Обычай, согласно которому женщина может или должна рожать в одиночестве, дает ей неоспоримое право принимать решение о детоубийстве. В момент родов, до того, как младенец получит имя, и тем более до того, как он будет принесен в деревню, обязанность матери – внимательно осмотреть новорожденного и выявить дефекты. Если ребенок имеет врожденные деформации, мать обязана его удушить. Многие информанты из !кунг говорили мне, что этот осмотр и принятие решения – обычная и необходимая часть процесса родов. Инфантицид в глазах !кунг – это не убийство, поскольку они не рассматривают рождение как начало жизни зунва [члена племени !кунг]. Жизнь начинается с наречения имени и принятия ребенка деревней в качестве социальной личности. До этого момента детоубийство – право матери и ее обязанность, предписанная культурой !кунг в случае рождения младенца с врожденными дефектами или рождения близнецов. В этой популяции никогда не бывает так, чтобы выжили оба близнеца.

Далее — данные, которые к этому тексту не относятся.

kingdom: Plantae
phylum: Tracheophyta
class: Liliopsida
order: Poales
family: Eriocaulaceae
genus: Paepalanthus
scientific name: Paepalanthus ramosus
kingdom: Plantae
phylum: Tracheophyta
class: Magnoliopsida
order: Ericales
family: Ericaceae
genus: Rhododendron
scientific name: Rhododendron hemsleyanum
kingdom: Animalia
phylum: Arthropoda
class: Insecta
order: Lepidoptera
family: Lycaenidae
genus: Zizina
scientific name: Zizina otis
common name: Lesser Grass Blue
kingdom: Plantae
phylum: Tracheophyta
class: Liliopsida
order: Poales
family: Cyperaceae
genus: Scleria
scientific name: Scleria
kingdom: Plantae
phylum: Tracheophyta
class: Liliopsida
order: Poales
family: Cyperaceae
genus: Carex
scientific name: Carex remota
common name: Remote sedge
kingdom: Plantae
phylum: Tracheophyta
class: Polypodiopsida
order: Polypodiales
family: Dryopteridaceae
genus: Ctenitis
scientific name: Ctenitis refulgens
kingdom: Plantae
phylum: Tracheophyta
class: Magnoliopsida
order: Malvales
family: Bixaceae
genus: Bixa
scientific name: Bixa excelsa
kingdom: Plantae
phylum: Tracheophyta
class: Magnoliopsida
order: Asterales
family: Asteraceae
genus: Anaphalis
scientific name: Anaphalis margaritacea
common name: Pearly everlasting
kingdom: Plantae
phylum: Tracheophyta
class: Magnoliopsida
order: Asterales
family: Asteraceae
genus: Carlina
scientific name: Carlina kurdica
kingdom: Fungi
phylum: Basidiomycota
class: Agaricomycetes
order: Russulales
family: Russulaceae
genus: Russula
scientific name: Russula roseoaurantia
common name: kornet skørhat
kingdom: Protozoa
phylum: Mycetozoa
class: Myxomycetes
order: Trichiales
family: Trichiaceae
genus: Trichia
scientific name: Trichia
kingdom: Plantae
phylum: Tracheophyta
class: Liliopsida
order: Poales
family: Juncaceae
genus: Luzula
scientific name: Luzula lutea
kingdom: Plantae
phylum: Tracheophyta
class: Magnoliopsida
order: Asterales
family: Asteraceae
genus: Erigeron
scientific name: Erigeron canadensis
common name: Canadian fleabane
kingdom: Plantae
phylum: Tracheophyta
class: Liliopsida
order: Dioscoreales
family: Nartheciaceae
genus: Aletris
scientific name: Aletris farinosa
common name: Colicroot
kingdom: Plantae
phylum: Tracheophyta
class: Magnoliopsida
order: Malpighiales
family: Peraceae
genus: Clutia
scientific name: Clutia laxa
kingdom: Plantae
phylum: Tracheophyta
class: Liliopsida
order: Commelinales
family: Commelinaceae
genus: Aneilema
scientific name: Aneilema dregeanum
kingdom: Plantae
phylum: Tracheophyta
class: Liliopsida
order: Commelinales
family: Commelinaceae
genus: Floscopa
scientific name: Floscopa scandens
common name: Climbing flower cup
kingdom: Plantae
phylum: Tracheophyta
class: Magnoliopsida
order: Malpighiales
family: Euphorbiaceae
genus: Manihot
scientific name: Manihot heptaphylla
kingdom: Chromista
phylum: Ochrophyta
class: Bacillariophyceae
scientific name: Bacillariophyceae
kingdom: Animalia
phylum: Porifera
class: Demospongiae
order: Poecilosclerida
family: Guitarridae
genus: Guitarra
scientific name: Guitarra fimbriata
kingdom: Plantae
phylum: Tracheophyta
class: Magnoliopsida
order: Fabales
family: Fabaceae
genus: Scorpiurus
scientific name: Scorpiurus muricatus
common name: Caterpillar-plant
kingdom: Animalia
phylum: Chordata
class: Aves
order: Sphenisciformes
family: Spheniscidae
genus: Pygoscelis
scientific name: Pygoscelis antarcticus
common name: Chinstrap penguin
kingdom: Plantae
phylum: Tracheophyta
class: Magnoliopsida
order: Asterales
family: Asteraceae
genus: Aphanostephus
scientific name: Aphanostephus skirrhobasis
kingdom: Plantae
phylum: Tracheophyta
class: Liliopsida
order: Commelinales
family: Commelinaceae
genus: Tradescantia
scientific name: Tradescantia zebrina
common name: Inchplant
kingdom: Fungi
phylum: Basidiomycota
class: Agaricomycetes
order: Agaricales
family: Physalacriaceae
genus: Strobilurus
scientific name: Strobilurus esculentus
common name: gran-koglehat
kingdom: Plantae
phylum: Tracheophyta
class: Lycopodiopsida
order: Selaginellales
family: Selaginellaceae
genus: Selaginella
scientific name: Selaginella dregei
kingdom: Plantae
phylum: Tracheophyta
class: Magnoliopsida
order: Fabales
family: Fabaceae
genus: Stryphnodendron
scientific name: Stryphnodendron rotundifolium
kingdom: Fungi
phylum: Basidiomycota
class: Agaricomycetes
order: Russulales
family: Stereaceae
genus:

Впрочем, детоубийство не является, безусловно, повсеместной практикой в традиционных сообществах и менее распространено, чем смерть младенцев в результате “нарочитого пренебрежения” (этот эвфемизм означает, что ребенка не убивают, а просто позволяют ему умереть из-за отсутствия ухода: мать не кормит новорожденного грудью или кормит реже, чем необходимо, не моет его). Когда Алан Холмберг жил в группе индейцев сирионо в Боливии, он обнаружил, что ни инфантицид, ни аборты там неизвестны. Даже несмотря на то, что 15% детей сирионо рождаются с косолапостью и только один из пяти таких детей доживает до взрослого возраста и обзаводится семьей, все дети окружены равной любовью и заботой.